Le préfet de police de Paris, Didier Lallement, lors de son audition devant la commission d\'enquête de l\'Assemblée nationale à Paris, le 30 octobre 2019. 
Le préfet de police de Paris, Didier Lallement, lors de son audition devant la commission d'enquête de l'Assemblée nationale à Paris, le 30 octobre 2019.  (CAPTURE D'ÉCRAN)

Auditionné mardi par la commission d'enquête de l'Assemblée nationale, Didier Lallement, préfet de police de Paris, a ajouté qu'il avait demandé au directeur général de la police nationale la suspension de trois fonctionnaires.

Le préfet de police de Paris a annoncé, mercredi 30 octobre, que sept policiers ont été "désarmés" à la suite de signalements pour radicalisation, depuis l'attaque du 3 octobre au sein de la préfecture de police. Il a également demandé au directeur général de la police nationale la suspension de trois fonctionnaires, dont "une" a été mise en œuvre. 

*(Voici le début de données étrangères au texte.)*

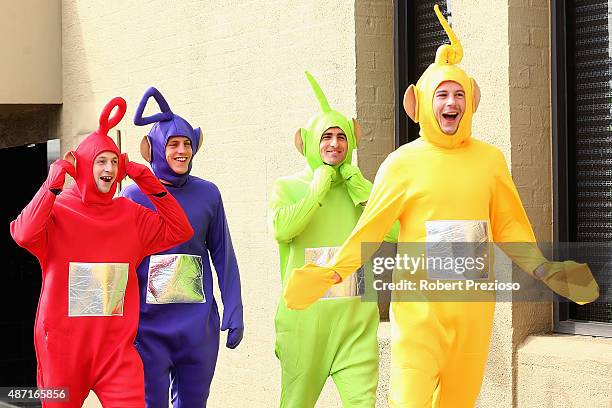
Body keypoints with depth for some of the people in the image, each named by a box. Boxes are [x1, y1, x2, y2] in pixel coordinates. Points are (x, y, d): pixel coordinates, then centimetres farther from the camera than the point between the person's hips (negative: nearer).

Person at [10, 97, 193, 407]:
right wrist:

Lors de son audition devant la commission d'enquête de l'Assemblée nationale, Didier Lallement a aussi révélé que "48 signalements" étaient en cours d’examen. Certains d'entre eux sont "antérieurs au 3 octobre", soit avant l'attaque survenue à la préfecture de police de Paris. "Ce que j'observe dans les signalements, c'est qu'ils portent, essentiellement, sur des cas de changement de comportement, c'est-à-dire des gens qui ont changé d'apparence physique, dans leurs rapports avec leurs collègues. Il y a assez peu de signalements sur des expressions prosélytes (...). Dans la gravité extrême, il n'y en a pas sur des gens qui se réjouiraient de la commission d'attentats", a-t-il précisé. 

"Au moment de l'attaque, j'ai pensé que nous étions attaqués par l'extérieur (...) nous n'avions pas de dispositif interne destiné à limiter une tuerie de masse à l'intérieur de nos locaux", a ajouté le préfet de police.